How to complete this task: Write out only the opening lines of the entries, through the line with "## Décorateur admin_required".

==== Supplied entries ====

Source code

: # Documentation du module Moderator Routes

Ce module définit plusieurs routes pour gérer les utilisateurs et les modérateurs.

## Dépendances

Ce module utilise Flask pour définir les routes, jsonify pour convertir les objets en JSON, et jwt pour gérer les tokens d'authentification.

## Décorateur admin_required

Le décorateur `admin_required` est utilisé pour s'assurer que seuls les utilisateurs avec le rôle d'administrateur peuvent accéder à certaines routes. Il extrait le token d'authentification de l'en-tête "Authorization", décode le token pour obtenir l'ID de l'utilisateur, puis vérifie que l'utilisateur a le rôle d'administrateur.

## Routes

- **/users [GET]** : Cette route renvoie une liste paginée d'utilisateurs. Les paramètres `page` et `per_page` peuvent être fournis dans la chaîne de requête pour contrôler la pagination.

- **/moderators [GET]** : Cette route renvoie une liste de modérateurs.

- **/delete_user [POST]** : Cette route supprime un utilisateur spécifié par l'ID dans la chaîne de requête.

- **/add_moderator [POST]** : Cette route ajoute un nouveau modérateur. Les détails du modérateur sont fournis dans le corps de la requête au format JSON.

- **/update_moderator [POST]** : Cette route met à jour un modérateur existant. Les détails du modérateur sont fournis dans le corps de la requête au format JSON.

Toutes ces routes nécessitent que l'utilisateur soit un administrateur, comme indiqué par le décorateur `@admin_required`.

====

Solution to this exercise:
Source code

: # Documentation du module Moderator Routes

Ce module définit plusieurs routes pour gérer les utilisateurs et les modérateurs.

## Dépendances

Ce module utilise Flask pour définir les routes, jsonify pour convertir les objets en JSON, et jwt pour gérer les tokens d'authentification.

## Décorateur admin_required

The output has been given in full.